Slagingspercentage initieel examen Hypothecair Krediet zakt langzaam weg

Letselschade Raad werkt aan keurmerk
© Pixabay

Voor beginnende hypotheekadviseurs blijft het de grote te nemen horde: het initieel examen Hypothecair Krediet. Steeds minder kandidaten slagen.

Dat blijkt uit de slagingsstatistieken van het CDFD. Het percentage voor Hypothecair Krediet evenaarde vorige maand het voorlopig dieptepunt van november 2019 van 35%. De statistieken geven al langere tijd geen reden tot enthousiasme; zelden werd de grens van 50% geslaagden geslecht. Maar sinds vorig jaar glijden de statistieken nog verder af.

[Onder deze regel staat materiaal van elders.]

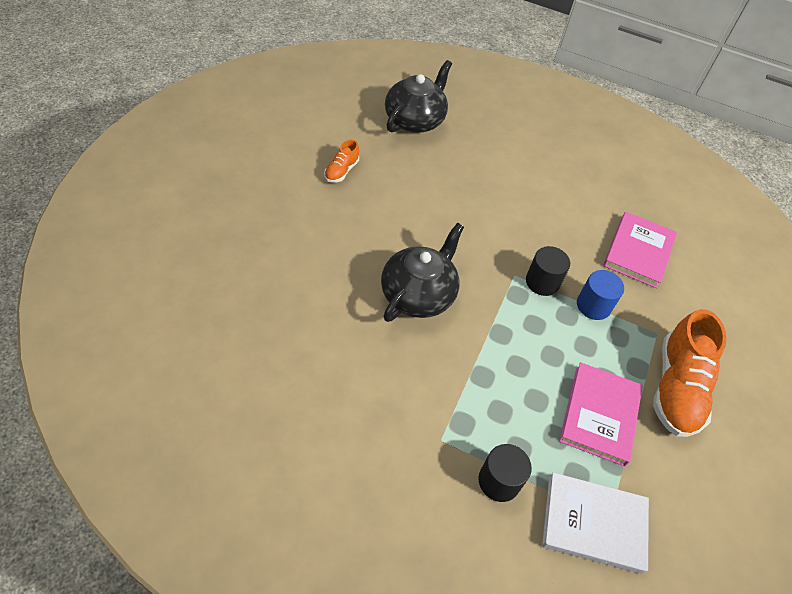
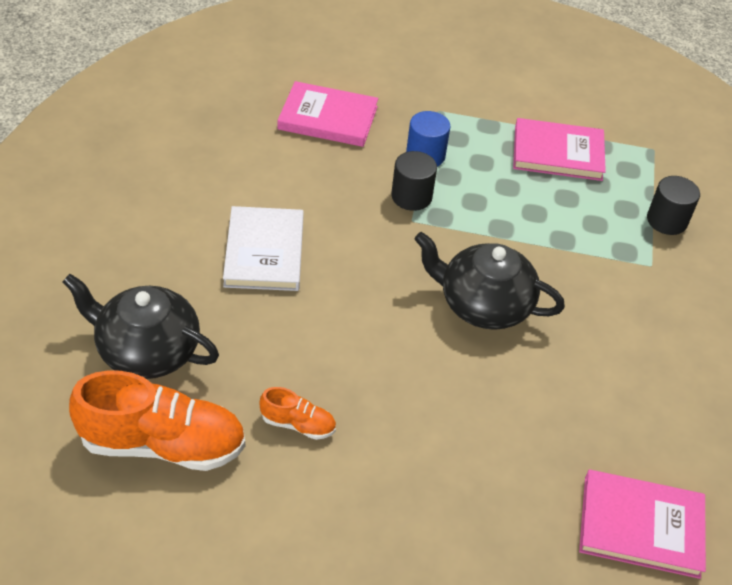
camera: 100 degrees left, 5 degrees down
(196, 322) = (641, 526): none -> pink book
(594, 524) = (666, 158): white book -> white book (264, 252)
(676, 388) = (498, 101): orange shoe -> orange shoe (163, 444)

In de periode april 2018 tot maart 2019 slaagde gemiddeld nog 46,9% voor het initieel examen Hypothecair Krediet. De daarop volgende periode nam dit af naar 40,6%. In de eerste helft van de huidige periode daalde het verder naar gemiddeld 39,2%, met augustus en september als negatieve uitschieters.

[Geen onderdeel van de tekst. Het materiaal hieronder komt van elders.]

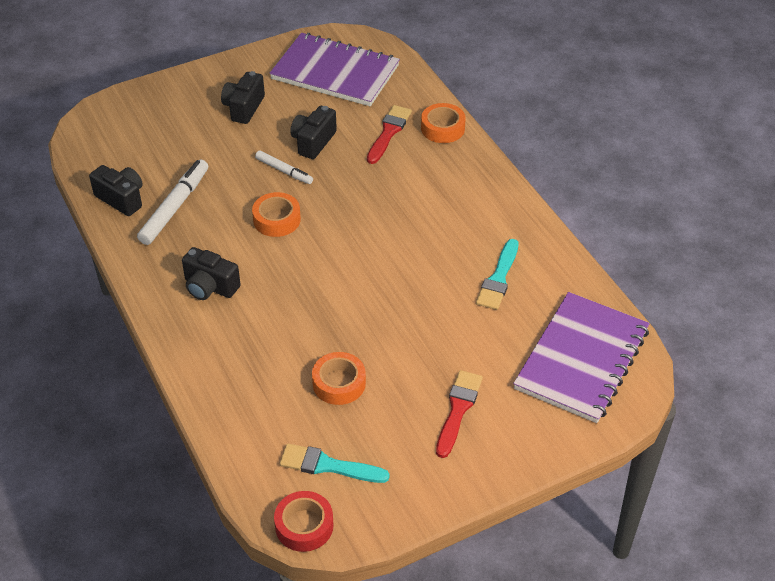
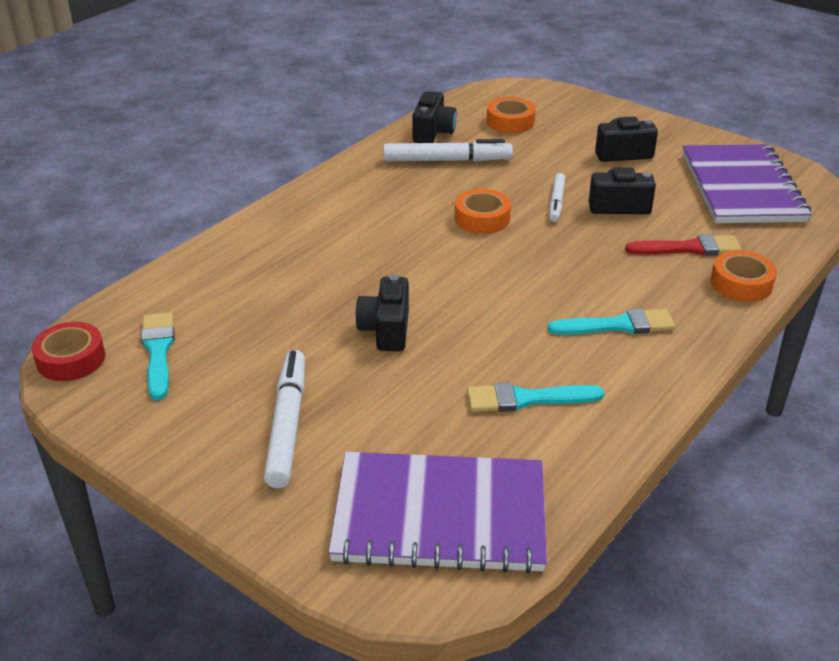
camera: 65 degrees right, 10 degrees down
(210, 287) = (358, 209): black camera -> black camera (386, 330)
(339, 383) = (277, 325): orange tape -> orange tape (510, 122)
(450, 204) = (617, 325): none -> turquoise brush
(458, 410) = (287, 425): red brush -> white marker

Behalve met Hypothecair Krediet hebben beginnende adviseurs ook veel moeite met het initieel examen Vermogen. Van een slagingspercentage van 45,7% in 2018/2019 daalde dit naar 42,9% in de periode 2019/2020 om vervolgens dit jaar weer iets aan te trekken naar 44,3%.

De vraag is dan natuurlijk wat hiervan de oorzaak is. Hypothecair Krediet en Vermogen hebben in elk geval gemeen dat er regelmatig sprake is van complexe berekeningen, al dan niet in combinatie met fiscale regelgeving. Je zou daaruit kunnen concluderen dat de rekencapaciteit van jonge adviseurs (nog) niet je van het is. Maar dit zou toch geen onoverkomelijke drempel moeten zijn. Het is op dit punt vooral oefenen, oefenen, oefenen.

Een ander gemeenschappelijk punt is dat onderwerpen rond hypotheken en vermogensopbouw vaak betrekking hebben op markeerpunten in het leven: trouwen en scheiden, geboorte en overlijden, werk en ontslag, ziekte en pensioen. En of je dat nu leuk vind of niet: dan is ook enige levenservaring vereist om bepaalde casussen echt te snappen. Beginnende adviseurs hebben in dit verband een ongewilde handicap van een relatief jonge leeftijd.

Vanuit dat perspectief bekeken is het dan in elk geval positief dat de samenstellers van de examens niet ‘meebuigen’ richting de jonge adviseurs, omdat het leven en de cliënten ook niet meebuigen. Cliënten verdienen een adviseur die hun omstandigheden goed kan doorgronden. En als dat betekent dat je twee, drie of misschien wel vier keer een examen moet doen om je als adviseur te vestigen, dan rest niets anders dat te accepteren.